Di kawasan Candler Park, salah satu rumah bergaya Victorian terlihat sepi seperti tak berpenghuni. Sementara rumah-rumah di sekitarnya terlihat hidup oleh suasana Natal. Lampu-lampu cantik menghiasi pekarangan dan atap rumah mereka. Dari balik tirai jendela tampak juga pohon natal.
Sementara di luar sana terlihat sepi. Orang-orang lebih memilih berdiam dalam rumah, menghindari udara yang dingin. Tak banyak kendaraan yang terparkir di sepanjang jalan perumahan itu. Tak lama berselang, sebuah mobil Mercedes-Benz memasuki halaman rumah sepi tersebut dan berhenti tepat di depan garasi. Sepasang mata cokelat mengintip dari balik jendela di lantai dua.
Syukurlah, Fernando sudah kembali, batin Kilian saat melihat Fernando kembali. Bergegas dia keluar dari kamarnya dan turun ke bawah.
Fernando terlihat muncul dari pintu dapur. “Sudah pulang?” kata Kilian menyambutnya.
“Bocah nakal!” Fernando bergegas menghampiri Kilian dan mengetuk kepalanya. “Kamu hampir saja tertangkap!” kata Fernando marah. Wajahnya tampak tegang. Kilian meringis sembari mengusap bagian kepala yang diketok pengasuhnya.
“Maafkan aku, keluar tanpa memberitahu kamu,” katanya dengan rasa bersalah.
“Aku memintamu diam di rumah, bukan ke mana-mana!” suara Fernando meninggi.
“Aku tadi menemui seorang teman sebentar,” jelas Kilian cepat.
“Sebentar bagimu, sebuah peluang bagi Insiders. Berapa kali sudah kukatakan, jangan menemui siapa pun di luar sekolah. Bila jejakmu tertinggal di banyak tempat umum mereka bisa menyimpulkan keberadaanmu,” kata Fernando dengan wajah putus asa.
“Maafkan aku,” kata Kilian masih merasa bersalah.
“Kita harus pindah sekarang,” kata Fernando. Kilian mengangguk, mengerti. “Bereskan barang-barangmu!”
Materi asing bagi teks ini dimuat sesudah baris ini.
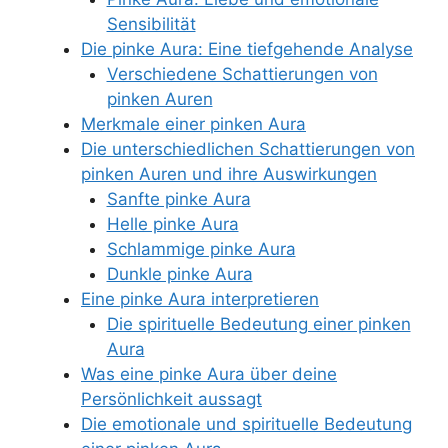
Sensibilität
Die pinke Aura: Eine tiefgehende Analyse
Verschiedene Schattierungen von
pinken Auren
Merkmale einer pinken Aura
Die unterschiedlichen Schattierungen von
pinken Auren und ihre Auswirkungen
Sanfte pinke Aura
Helle pinke Aura
Schlammige pinke Aura
Dunkle pinke Aura
Eine pinke Aura interpretieren
Die spirituelle Bedeutung einer pinken
Aura
Was eine pinke Aura über deine
Persönlichkeit aussagt
Die emotionale und spirituelle Bedeutung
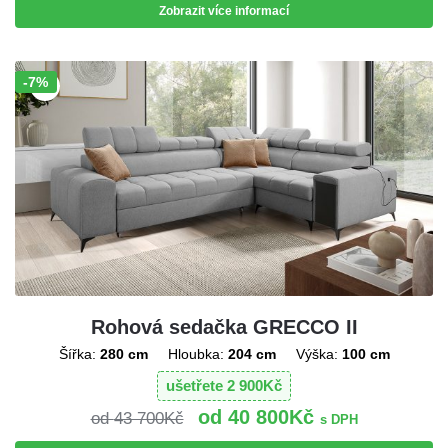
Zobrazit více informací
-7%
Sleva!
Rohová sedačka GRECCO II
Šířka:
280 cm
Hloubka:
204 cm
Výška:
100 cm
ušetřete
2 900
Kč
40 800
Kč
43 700
Kč
s DPH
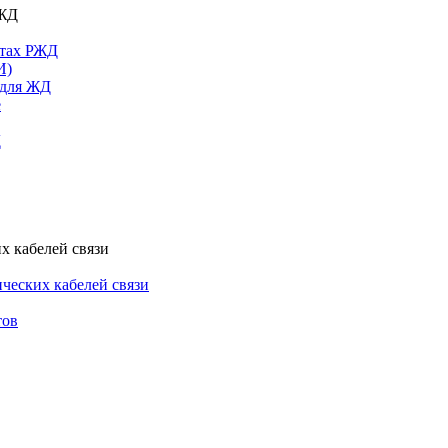
РЖД
ктах РЖД
И)
 для ЖД
е
Д
х кабелей связи
ческих кабелей связи
тов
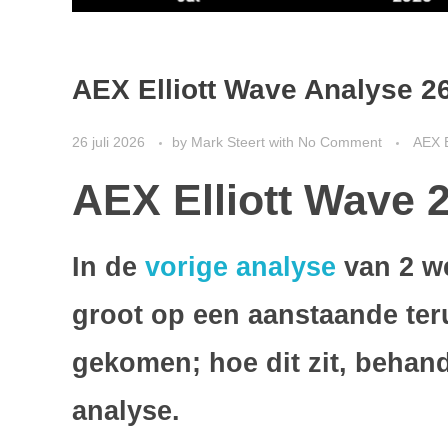
AEX Elliott Wave Analyse 26
26 juli 2026
by
Mark Steert
with
No Comment
AEX E
AEX Elliott Wave 2
In de
vorige analyse
van 2 w
groot op een aanstaande teru
gekomen; hoe dit zit, behand
analyse.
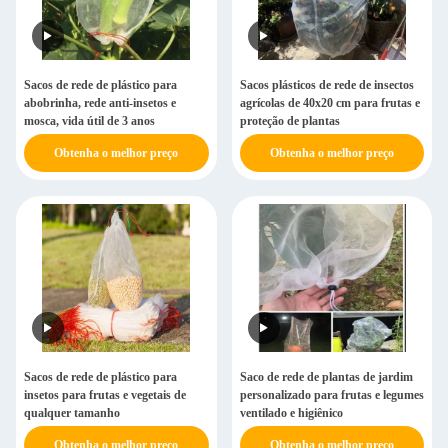
Sacos de rede de plástico para
Sacos plásticos de rede de insectos
abobrinha, rede anti-insetos e
agrícolas de 40x20 cm para frutas e
mosca, vida útil de 3 anos
proteção de plantas
Obtenha o melhor preço
Obtenha o melhor preço
Sacos de rede de plástico para
Saco de rede de plantas de jardim
insetos para frutas e vegetais de
personalizado para frutas e legumes
qualquer tamanho
ventilado e higiênico
Obtenha o melhor preço
Obtenha o melhor preço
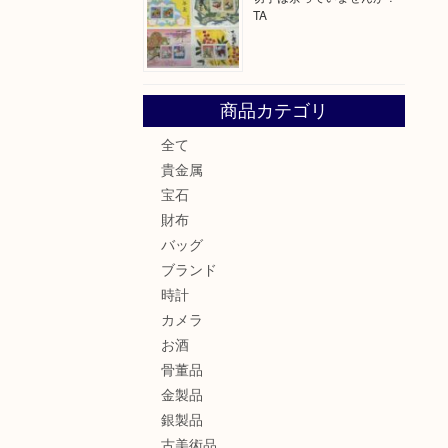
TA
商品カテゴリ
全て
貴金属
宝石
財布
バッグ
ブランド
時計
カメラ
お酒
骨董品
金製品
銀製品
古美術品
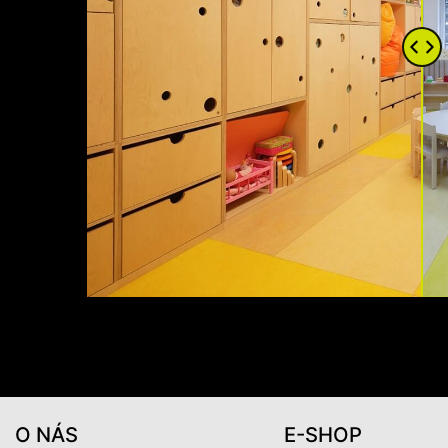
O NÁS
E-SHOP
“Baik,” sahut Kilian cepat. Dia meraih tangan Fernando dan menciumnya sekilas. Dia tidak melupakan kewajiban itu meski terjeda dengan amarah Fernando. Sebagai orang Timur, Fernando selalu mengajarkan kebiasaan Timur pada Kilian, termasuk menyalami tangan orang tua atau yang dihormati.
“Dibanding kota-kota yang lain, di sini–tempat yang paling lama kita tinggali,” kata Fernando sebelum Kilian beranjak. “Sepuluh bulan adalah rekor terpanjang kita. Jika saja Insiders tidak menemukan jejakmu di sini, kita bisa tinggal lebih lama dan kamu bisa menyelesaikan sekolahmu.”
Kilian memandangnya dengan perasaan bersalah. Fernando telah melakukan apa pun agar dia bisa hidup tenang dan bersekolah. Dua belas tahun pria itu merawatnya, membesarkannya dan menemaninya dan tidak pernah sekalipun dia mengeluhkan keadaan mereka.
“Mungkin kita tidak bisa merayakan Natal di sini,” kata Fernando lagi. Kilian mengangguk cepat. Sedikitpun dia tidak kecewa.
“Aku mengerti,” katanya sungguh-sungguh.
“Apa kamu sudah makan?” tanya Fernando.
“Belum.” Dia tidak menghabiskan makan malamnya saat bersama Laura. “Papa mau kubuatkan sesuatu.”
“Tidak usah. Aku hanya akan ngopi sebentar. Kamu makan saja sendiri.”
Kilian mengangguk. Kemudian dia pergi ke lemari pendingin mengambil susu dan sereal untuk makan malamnya. Sembari menuang sereal ke mangkuk, Kilian melamun sejenak. Andaikan mereka bisa tinggal lebih lama lagi. Sudah tak terbilang berapa kali mereka harus berpindah, dari kota besar hingga kota kecil. Atlanta adalah kota yang paling lama mereka tempati, karena itu dia bisa kembali bersekolah dan memiliki teman. Dia tidak ingin pindah, tapi mereka tidak punya pilihan. Keselamatannya menjadi nomor satu. Mereka harus segera pergi dari sana sebelum Insiders muncul lagi.
“Ada kabar dari Papi?” tanya Kilian tiba-tiba sambil menuangkan susu ke dalam mangkuk yang berisi Koko Crunch. Fernando tidak langsung menjawab. Matanya tertuju pada makan malam Kilian.
“Makanlah sesuatu yang lebih berat. Tubuhmu sedang membutuhkannya untuk pertumbuhan,” komentar Fernando, mencemaskan pertumbuhan Kilian.